**DIRECTION 1**
According to the Where We Work text, how much pasture area does the state of Mato Grosso have?

**ARTICLE**

Where We Work

Our work focuses on the following three case studies:

  • Diversified crop and beef systems in California, US
  • Sheep and viticulture systems in California, US
  • Corn, soy, and beef cattle systems in Mato Grosso, Brazil
  • Viticulture and sheep systems in Marlborough, New Zealand
  • Dairy systems in Canterbury, New Zealand

Brazil, the US, and New Zealand are among the largest global producers of ruminant livestock in the world, accounting for a combined 371 million head of cattle, buffalo, and sheep (1). Due to the sheer magnitude of crop and animal production in these countries, agriculture contributes greatly to their overall GHG emissions, as well as regional water and air pollution challenges (2–7). Brazil and the US are the 2nd and 4th largest emitters (respectively) of carbon dioxide equivalents (CO2e) from enteric fermentation in the world, and 3rd and 7th largest emitters of CO2e from synthetic fertilizer (8). However, New Zealand emits five times more CO2e per capita than Brazil and the US from agricultural sources (2–7).


Brazil is the second largest producer of beef cattle products and second largest producer of soy in the world. These two products account for >35% of national agricultural export value (1). The state of Mato Grosso has the largest soybean area in the country (8.6 million hectares (Mha) in 2013/14), pasture area (26 Mha), and cattle herd (28 million animals)(9, 10). It has witnessed higher rates of agricultural expansion than in any other region in Brazil with crop farming expanding from 2.4 to 11 Mha from 1990-2012 (11). This crop expansion resulted in direct conversion of forest and the displacement of cattle ranching into forests (12, 13). Cattle stocking rates are very low, only 0.5 animals per hectare in some regions and there are more than 2 Mha of degraded pasture (9).

**DIRECTION 2**
Reproduce the records verbatim, starting from their first line and continuing up to and including the line with "common name: European aspen".

**DATASET RECORDS**
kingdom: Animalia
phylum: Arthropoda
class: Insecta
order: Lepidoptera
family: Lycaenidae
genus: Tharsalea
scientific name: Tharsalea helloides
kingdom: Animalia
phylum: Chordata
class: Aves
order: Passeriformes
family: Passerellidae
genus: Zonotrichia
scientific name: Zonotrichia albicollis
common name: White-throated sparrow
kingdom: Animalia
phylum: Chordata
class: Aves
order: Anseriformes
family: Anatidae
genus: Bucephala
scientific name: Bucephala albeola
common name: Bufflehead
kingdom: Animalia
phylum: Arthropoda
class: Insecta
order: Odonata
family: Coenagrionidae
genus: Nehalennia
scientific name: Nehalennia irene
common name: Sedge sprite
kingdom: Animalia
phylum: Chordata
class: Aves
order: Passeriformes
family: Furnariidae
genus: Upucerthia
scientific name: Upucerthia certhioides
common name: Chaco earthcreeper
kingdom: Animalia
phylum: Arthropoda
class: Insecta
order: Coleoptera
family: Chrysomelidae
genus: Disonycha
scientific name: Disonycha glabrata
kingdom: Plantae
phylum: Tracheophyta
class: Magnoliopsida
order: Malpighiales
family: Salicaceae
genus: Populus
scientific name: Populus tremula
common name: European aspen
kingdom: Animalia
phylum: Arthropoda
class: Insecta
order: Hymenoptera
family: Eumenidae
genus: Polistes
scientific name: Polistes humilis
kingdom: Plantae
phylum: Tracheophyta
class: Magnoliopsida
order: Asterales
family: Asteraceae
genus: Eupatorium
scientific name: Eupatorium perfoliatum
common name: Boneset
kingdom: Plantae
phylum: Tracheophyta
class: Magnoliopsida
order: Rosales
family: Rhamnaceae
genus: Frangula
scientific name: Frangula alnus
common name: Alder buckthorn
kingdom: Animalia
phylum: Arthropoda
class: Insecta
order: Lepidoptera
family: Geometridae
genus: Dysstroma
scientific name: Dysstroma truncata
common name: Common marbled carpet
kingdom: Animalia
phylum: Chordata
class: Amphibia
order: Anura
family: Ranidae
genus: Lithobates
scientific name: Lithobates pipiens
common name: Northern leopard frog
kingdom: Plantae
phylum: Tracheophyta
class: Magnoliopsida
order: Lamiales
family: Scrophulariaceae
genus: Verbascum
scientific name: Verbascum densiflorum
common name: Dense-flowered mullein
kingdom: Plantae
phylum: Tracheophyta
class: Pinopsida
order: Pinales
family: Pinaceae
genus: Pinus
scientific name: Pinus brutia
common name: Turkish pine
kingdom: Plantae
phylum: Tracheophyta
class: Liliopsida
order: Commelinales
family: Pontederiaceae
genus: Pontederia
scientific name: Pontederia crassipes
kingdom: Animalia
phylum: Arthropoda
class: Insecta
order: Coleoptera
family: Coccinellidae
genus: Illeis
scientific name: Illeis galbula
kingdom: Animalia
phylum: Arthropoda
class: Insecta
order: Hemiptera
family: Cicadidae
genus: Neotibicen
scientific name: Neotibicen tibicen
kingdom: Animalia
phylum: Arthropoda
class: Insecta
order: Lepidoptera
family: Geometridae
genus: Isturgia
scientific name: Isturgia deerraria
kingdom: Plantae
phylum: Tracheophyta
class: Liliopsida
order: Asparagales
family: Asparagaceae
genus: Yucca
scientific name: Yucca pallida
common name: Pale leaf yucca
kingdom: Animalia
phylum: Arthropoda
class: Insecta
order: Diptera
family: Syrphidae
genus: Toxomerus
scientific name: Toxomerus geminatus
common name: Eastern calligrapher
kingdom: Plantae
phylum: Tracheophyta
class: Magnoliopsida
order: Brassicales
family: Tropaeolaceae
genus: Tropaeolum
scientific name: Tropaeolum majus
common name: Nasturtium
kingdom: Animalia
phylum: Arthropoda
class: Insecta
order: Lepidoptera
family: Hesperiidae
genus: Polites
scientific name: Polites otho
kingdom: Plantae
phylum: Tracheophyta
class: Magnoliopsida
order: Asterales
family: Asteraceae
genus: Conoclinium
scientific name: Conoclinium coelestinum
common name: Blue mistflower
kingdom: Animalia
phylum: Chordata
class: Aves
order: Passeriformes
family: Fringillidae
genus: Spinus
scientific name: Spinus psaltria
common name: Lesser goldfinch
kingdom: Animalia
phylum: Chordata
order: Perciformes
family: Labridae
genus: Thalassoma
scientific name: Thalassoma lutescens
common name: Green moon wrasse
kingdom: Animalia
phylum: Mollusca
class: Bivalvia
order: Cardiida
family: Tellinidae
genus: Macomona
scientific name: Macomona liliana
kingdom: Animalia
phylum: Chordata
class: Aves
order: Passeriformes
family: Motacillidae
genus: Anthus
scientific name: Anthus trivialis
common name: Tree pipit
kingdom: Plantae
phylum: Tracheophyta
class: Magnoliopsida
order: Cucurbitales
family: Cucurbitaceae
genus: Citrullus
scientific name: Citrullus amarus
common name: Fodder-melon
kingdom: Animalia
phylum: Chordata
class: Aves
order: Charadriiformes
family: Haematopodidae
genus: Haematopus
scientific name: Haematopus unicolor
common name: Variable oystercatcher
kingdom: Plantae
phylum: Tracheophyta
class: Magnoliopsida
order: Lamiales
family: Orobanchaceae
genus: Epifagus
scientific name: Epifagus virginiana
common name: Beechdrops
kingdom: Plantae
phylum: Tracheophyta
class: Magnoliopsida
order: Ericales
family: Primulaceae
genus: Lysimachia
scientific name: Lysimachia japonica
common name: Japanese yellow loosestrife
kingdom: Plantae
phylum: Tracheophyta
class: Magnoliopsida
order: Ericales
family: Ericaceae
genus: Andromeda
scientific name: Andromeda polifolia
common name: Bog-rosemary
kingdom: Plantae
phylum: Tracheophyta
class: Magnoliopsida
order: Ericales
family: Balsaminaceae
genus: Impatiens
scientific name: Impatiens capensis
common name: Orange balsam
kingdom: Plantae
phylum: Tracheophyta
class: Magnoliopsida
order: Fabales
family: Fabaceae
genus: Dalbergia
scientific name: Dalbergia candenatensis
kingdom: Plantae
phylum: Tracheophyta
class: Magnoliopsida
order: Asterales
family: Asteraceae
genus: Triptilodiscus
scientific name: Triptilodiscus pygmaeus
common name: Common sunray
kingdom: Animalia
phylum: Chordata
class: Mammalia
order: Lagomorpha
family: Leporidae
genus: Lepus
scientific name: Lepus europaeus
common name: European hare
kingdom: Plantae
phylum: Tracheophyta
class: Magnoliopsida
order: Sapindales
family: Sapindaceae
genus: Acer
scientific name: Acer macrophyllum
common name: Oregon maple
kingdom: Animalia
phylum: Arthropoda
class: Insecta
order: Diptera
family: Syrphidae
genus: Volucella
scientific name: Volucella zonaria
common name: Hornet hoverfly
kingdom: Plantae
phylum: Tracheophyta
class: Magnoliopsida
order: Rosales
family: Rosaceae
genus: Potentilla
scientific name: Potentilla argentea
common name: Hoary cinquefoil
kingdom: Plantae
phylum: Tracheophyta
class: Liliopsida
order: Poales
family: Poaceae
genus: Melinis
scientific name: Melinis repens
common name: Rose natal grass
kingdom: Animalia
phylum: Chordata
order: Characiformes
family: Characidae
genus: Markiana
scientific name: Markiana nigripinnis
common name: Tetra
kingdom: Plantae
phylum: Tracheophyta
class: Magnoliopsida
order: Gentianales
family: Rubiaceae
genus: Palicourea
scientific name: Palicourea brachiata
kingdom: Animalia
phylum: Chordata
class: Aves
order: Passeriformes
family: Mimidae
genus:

**CORRECT ANSWER 1**
26 million hectares (26 Mha).

**CORRECT ANSWER 2**
kingdom: Animalia
phylum: Arthropoda
class: Insecta
order: Lepidoptera
family: Lycaenidae
genus: Tharsalea
scientific name: Tharsalea helloides
kingdom: Animalia
phylum: Chordata
class: Aves
order: Passeriformes
family: Passerellidae
genus: Zonotrichia
scientific name: Zonotrichia albicollis
common name: White-throated sparrow
kingdom: Animalia
phylum: Chordata
class: Aves
order: Anseriformes
family: Anatidae
genus: Bucephala
scientific name: Bucephala albeola
common name: Bufflehead
kingdom: Animalia
phylum: Arthropoda
class: Insecta
order: Odonata
family: Coenagrionidae
genus: Nehalennia
scientific name: Nehalennia irene
common name: Sedge sprite
kingdom: Animalia
phylum: Chordata
class: Aves
order: Passeriformes
family: Furnariidae
genus: Upucerthia
scientific name: Upucerthia certhioides
common name: Chaco earthcreeper
kingdom: Animalia
phylum: Arthropoda
class: Insecta
order: Coleoptera
family: Chrysomelidae
genus: Disonycha
scientific name: Disonycha glabrata
kingdom: Plantae
phylum: Tracheophyta
class: Magnoliopsida
order: Malpighiales
family: Salicaceae
genus: Populus
scientific name: Populus tremula
common name: European aspen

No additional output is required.